This February is Black History Month, a time when the nation honors the contributions of African Americans. On Second Thought host Celeste Headlee says she doesn't really like Black History Month, but not for the reasons you might expect. 

Black History Month was the brainchild of eminent historian Carter Woodson. Woodson had a doctorate from Harvard in the 1920s, which is pretty amazing history, if you ask me.

In 1926, he wanted to set aside the second week of February as Negro History Week. Why that specific time? Because it included the birthdays of both Abraham Lincoln and Frederick Douglas. The purpose was to incorporate the achievements of African-Americans into the curriculum in public schools. Only three states joined in: North Carolina, Delaware and West Virginia.

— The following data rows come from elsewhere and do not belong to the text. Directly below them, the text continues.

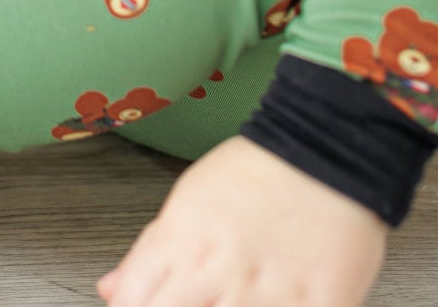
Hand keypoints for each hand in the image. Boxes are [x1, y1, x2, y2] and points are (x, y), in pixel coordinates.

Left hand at [95, 134, 386, 306]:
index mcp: (183, 245)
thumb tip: (112, 290)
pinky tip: (266, 304)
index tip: (149, 304)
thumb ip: (147, 254)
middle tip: (193, 299)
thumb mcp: (188, 200)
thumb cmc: (256, 172)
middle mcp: (220, 273)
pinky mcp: (320, 306)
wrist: (325, 146)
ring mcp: (269, 296)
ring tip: (229, 299)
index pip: (134, 303)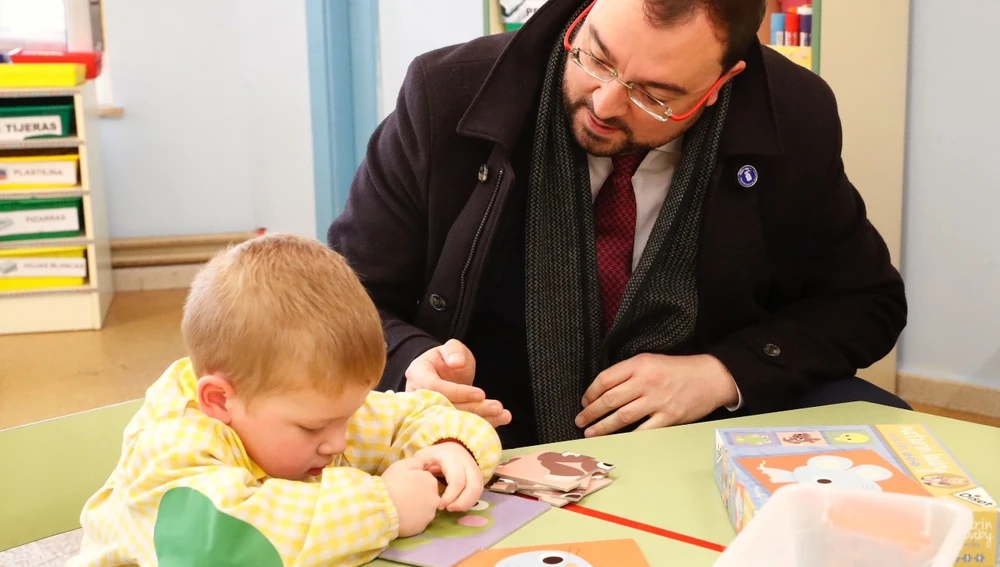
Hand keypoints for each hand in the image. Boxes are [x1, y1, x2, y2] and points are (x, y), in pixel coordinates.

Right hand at [382, 457, 440, 536]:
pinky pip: (418, 521)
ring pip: (425, 509)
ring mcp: (429, 515)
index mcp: (431, 482)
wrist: (381, 508)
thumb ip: (417, 462)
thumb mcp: (402, 465)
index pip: (427, 480)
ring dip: (417, 507)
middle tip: (403, 496)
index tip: (405, 484)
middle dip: (419, 495)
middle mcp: (435, 499)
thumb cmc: (392, 484)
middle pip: (428, 495)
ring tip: (402, 507)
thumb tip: (423, 465)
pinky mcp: (422, 527)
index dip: (416, 482)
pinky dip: (413, 519)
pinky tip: (402, 516)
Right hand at [405, 339, 511, 427]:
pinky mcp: (442, 422)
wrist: (444, 372)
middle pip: (445, 408)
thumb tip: (456, 362)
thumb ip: (454, 351)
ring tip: (503, 414)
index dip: (458, 392)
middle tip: (497, 407)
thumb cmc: (447, 358)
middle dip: (474, 409)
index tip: (481, 393)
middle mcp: (419, 396)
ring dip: (481, 419)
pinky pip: (461, 426)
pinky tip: (499, 420)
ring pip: (454, 420)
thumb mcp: (451, 348)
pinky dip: (482, 423)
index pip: (435, 387)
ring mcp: (429, 412)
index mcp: (418, 375)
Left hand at [414, 441, 484, 511]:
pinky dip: (469, 502)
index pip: (457, 481)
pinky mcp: (478, 477)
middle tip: (448, 509)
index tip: (439, 505)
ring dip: (467, 504)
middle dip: (461, 502)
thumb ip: (417, 466)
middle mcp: (467, 464)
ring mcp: (475, 470)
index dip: (450, 496)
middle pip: (473, 486)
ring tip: (453, 509)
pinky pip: (478, 492)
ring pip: (478, 490)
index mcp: (452, 458)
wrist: (451, 447)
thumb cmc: (434, 455)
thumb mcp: (424, 456)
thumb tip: (412, 479)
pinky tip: (458, 506)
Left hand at [575, 354, 738, 437]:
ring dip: (603, 426)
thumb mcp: (650, 361)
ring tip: (590, 432)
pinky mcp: (669, 417)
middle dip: (591, 412)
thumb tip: (603, 390)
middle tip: (580, 420)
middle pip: (610, 399)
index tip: (584, 402)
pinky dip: (628, 436)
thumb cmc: (678, 369)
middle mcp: (646, 381)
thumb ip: (629, 373)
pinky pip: (643, 430)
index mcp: (639, 364)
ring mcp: (658, 400)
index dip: (590, 393)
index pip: (606, 379)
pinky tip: (616, 440)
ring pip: (622, 416)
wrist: (710, 377)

Woodson dedicated his life to the issues of education. He once wrote: This crusade is much more important than the anti- lynching movement, because there would be no lynching if it did not start in the schoolroom. 

 

But Woodson thought Black History Month, or week, was a temporary fix. It was meant to fill in the gaps of history until the achievements and contributions of African-Americans were included in the regular curriculum. What would he say if he knew we were still segregating black history into one month of the year, almost a century after he started his battle?

 

Look, there is no such thing as black history. Slavery is as much white history as it is black. How do you talk about Thomas Edison and the invention of the light bulb without mentioning that a black man invented the filament that goes inside? How do you separate education from Robert Smalls, who helped create the nation’s first free and compulsory school system in the America?

 

You know who should be proud of explorer Matthew Henson, the first man to reach the North Pole? All of us, because he wasn’t just black, he was an intrepid American.

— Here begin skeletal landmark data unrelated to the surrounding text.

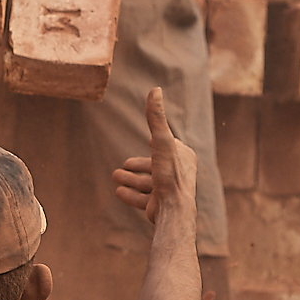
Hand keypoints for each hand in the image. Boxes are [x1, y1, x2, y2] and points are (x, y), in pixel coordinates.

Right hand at [111, 88, 196, 224]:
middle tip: (125, 163)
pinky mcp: (160, 205)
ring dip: (131, 179)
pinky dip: (130, 194)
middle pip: (155, 165)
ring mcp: (169, 191)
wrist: (173, 210)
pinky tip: (118, 191)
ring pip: (147, 183)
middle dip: (138, 164)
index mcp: (184, 157)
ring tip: (115, 176)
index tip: (151, 140)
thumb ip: (156, 117)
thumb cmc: (169, 174)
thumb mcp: (161, 141)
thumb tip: (155, 90)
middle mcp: (179, 174)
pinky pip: (143, 199)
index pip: (169, 146)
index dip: (158, 142)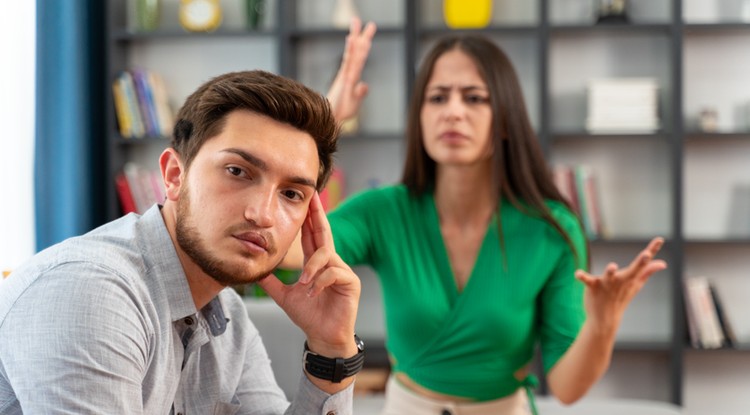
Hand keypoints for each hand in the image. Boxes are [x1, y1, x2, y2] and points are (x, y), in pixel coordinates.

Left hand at [257, 192, 359, 357]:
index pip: (312, 236)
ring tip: (303, 284)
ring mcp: (343, 272)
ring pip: (326, 255)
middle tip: (313, 197)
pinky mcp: (351, 282)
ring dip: (311, 268)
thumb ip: (272, 282)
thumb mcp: (285, 296)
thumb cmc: (309, 317)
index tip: (306, 201)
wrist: (323, 337)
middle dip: (318, 215)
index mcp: (317, 263)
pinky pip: (334, 273)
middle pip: (324, 233)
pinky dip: (319, 282)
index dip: (309, 218)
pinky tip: (312, 293)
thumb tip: (256, 270)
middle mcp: (331, 263)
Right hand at [326, 17, 376, 123]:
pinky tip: (352, 39)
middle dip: (360, 36)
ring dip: (355, 37)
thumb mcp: (355, 103)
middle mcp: (348, 73)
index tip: (365, 34)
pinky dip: (351, 51)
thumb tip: (365, 85)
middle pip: (356, 51)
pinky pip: (349, 63)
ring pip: (353, 53)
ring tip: (357, 22)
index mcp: (351, 76)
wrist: (332, 120)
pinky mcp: (344, 80)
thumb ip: (360, 93)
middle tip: (363, 21)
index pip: (359, 58)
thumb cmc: (341, 112)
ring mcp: (346, 75)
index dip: (362, 46)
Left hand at [574, 237, 667, 330]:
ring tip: (613, 266)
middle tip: (647, 254)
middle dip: (641, 263)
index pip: (644, 264)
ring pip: (609, 276)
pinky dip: (582, 277)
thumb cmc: (620, 298)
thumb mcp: (634, 284)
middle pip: (632, 271)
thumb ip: (647, 272)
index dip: (652, 250)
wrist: (605, 318)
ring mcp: (607, 284)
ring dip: (611, 271)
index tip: (659, 239)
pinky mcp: (593, 286)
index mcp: (630, 278)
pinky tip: (577, 273)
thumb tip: (663, 263)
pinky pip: (587, 280)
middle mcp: (620, 280)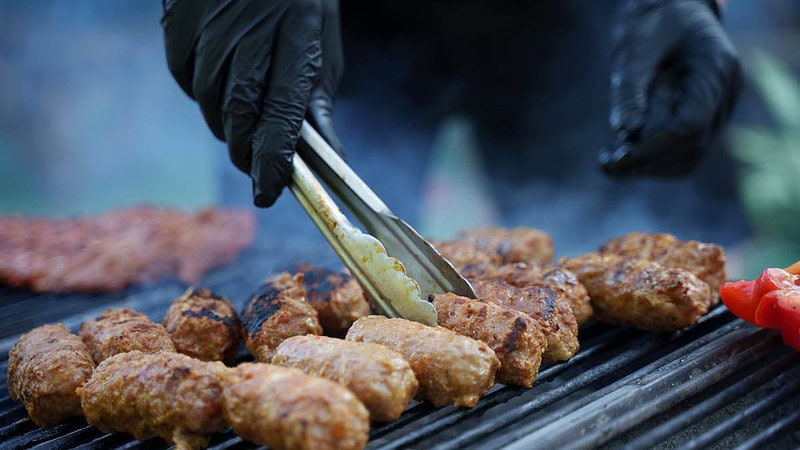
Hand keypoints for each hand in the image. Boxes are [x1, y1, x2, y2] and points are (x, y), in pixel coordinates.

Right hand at [162, 0, 343, 206]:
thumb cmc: (298, 0)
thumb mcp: (321, 39)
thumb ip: (319, 100)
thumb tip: (330, 159)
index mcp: (296, 32)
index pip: (280, 111)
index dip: (273, 159)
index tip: (269, 192)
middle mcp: (248, 28)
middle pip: (238, 113)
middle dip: (248, 151)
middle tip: (258, 167)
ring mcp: (208, 25)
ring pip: (208, 102)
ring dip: (226, 125)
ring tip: (244, 119)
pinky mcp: (177, 23)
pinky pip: (186, 80)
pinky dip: (203, 95)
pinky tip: (221, 83)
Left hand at [600, 0, 741, 176]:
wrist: (675, 11)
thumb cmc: (654, 24)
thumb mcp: (636, 48)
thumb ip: (631, 88)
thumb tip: (624, 132)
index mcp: (714, 68)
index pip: (690, 125)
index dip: (652, 149)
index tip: (616, 159)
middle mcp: (726, 91)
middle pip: (692, 146)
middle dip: (647, 163)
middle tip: (606, 165)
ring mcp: (722, 107)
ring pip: (692, 156)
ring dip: (651, 167)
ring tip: (611, 162)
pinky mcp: (710, 118)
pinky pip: (688, 151)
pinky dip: (658, 160)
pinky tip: (626, 154)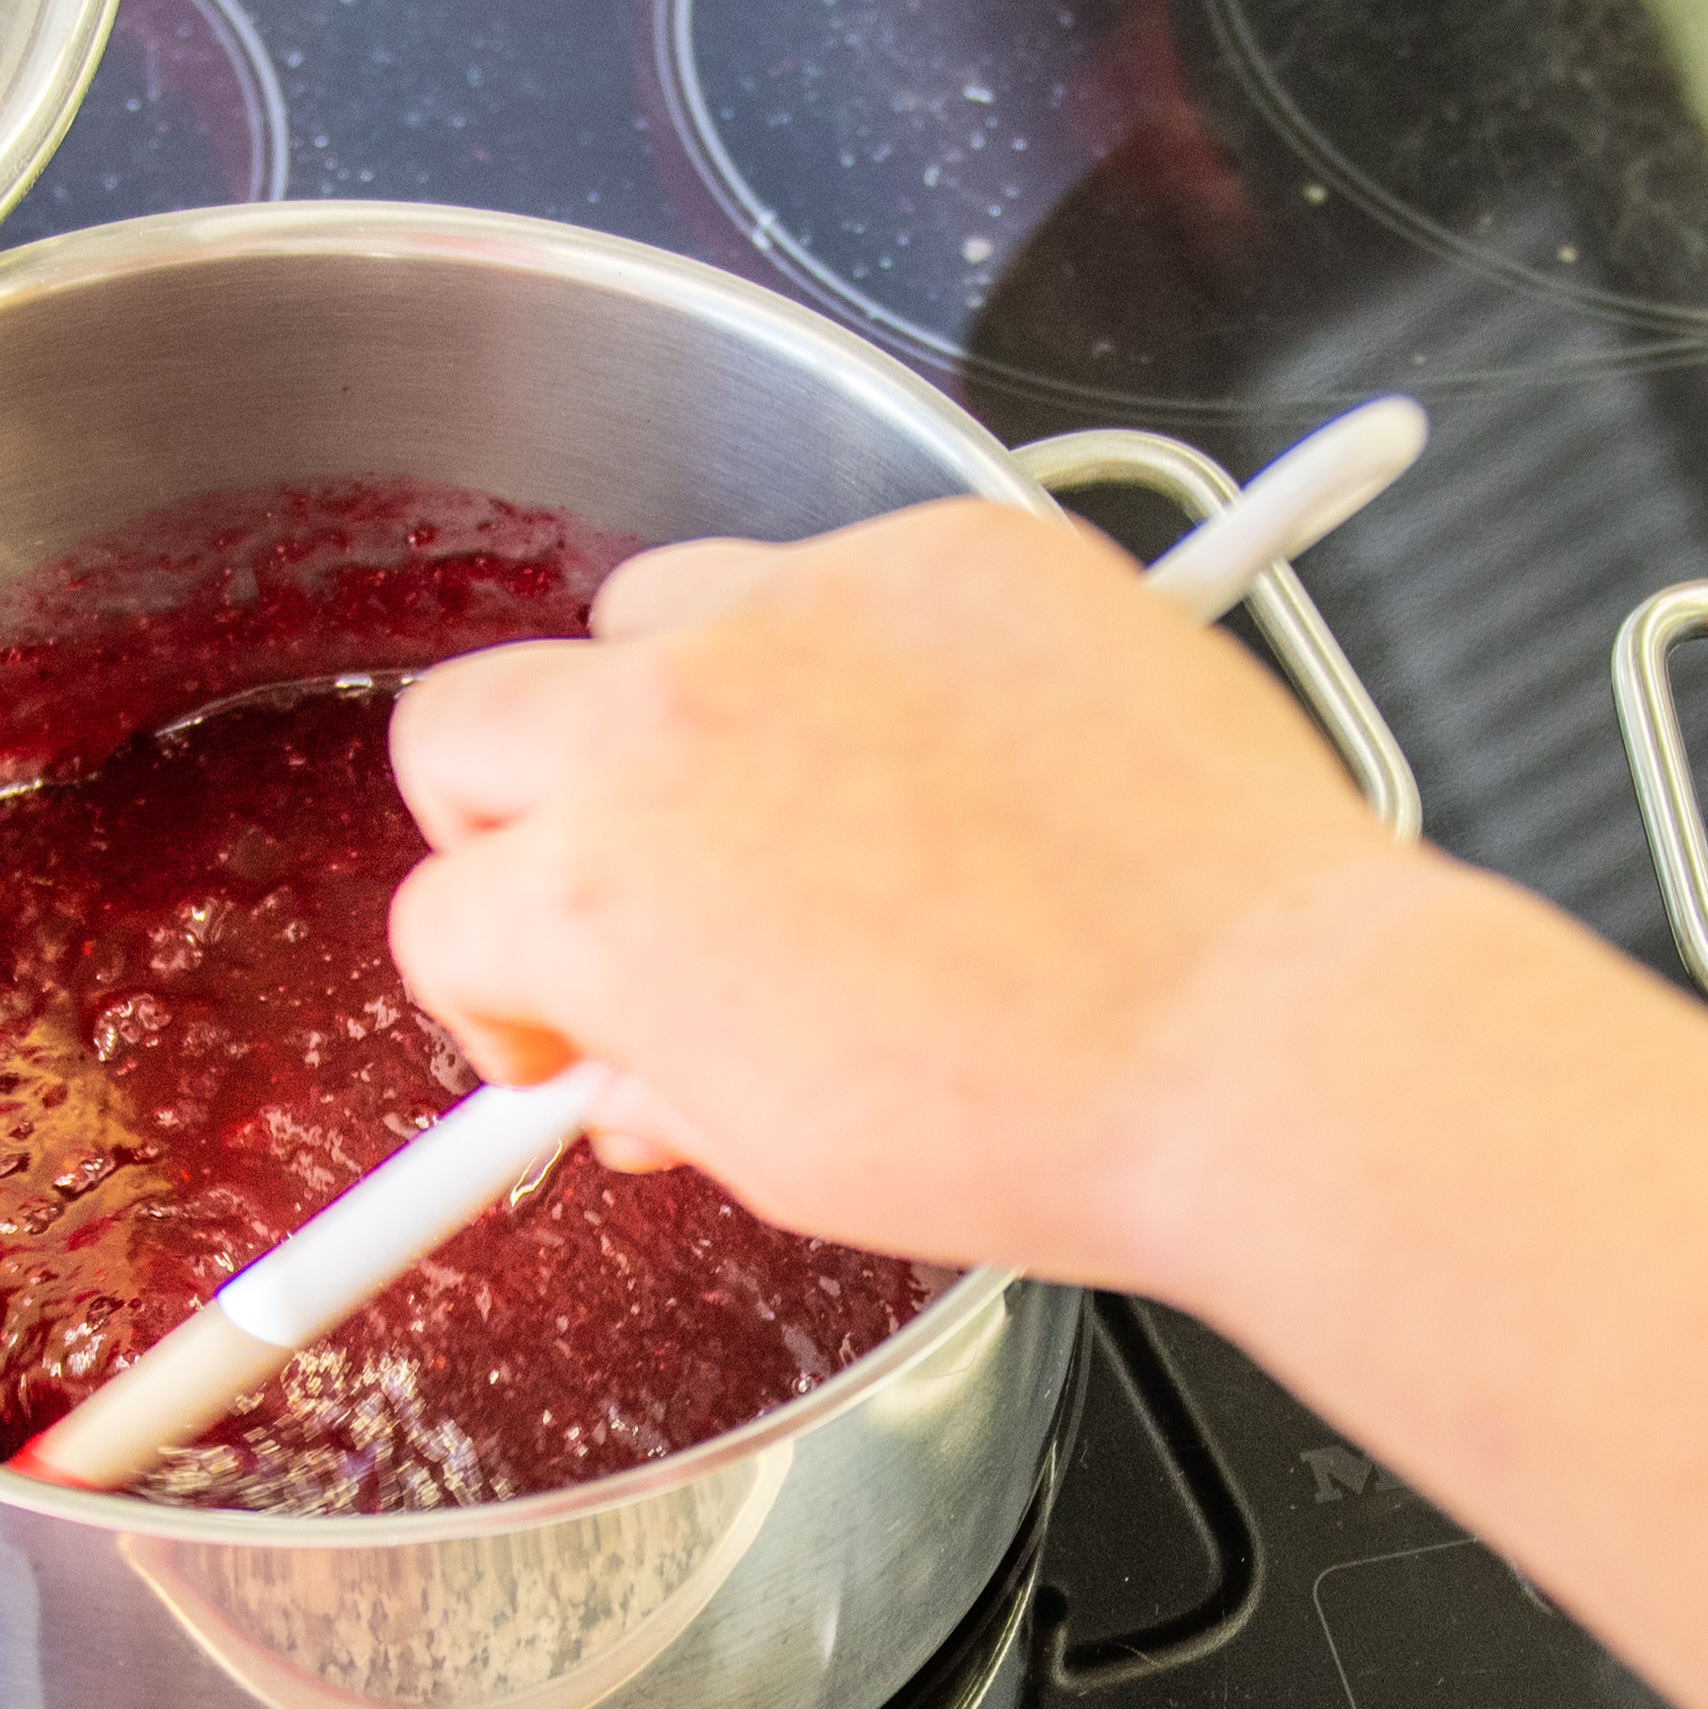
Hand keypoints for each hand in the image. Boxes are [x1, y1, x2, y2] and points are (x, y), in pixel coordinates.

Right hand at [383, 499, 1444, 1288]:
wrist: (1263, 1041)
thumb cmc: (1051, 1119)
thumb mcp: (790, 1157)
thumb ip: (666, 1083)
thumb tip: (632, 1066)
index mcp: (602, 898)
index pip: (445, 917)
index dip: (496, 995)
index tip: (564, 1029)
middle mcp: (674, 724)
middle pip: (470, 720)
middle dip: (511, 814)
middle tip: (616, 888)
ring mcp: (811, 612)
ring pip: (653, 610)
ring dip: (684, 703)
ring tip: (803, 803)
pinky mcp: (949, 552)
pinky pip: (845, 570)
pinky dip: (870, 652)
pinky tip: (956, 755)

My grandfather was the Dean of Black Composers, so orchestras often play his music during February only. That drives me nuts. Do we need a Jewish History Month so we can play Copland and Gershwin? Or European History Month to program Bach and Mozart.

 

I’m not saying we don’t need Black History Month. We have still not desegregated our textbooks and lesson plans. But perhaps it’s time. Quit relegating so-called black history to the back of the bus. To quote Carter Woodson one more time: “The mere imparting of information is not education.”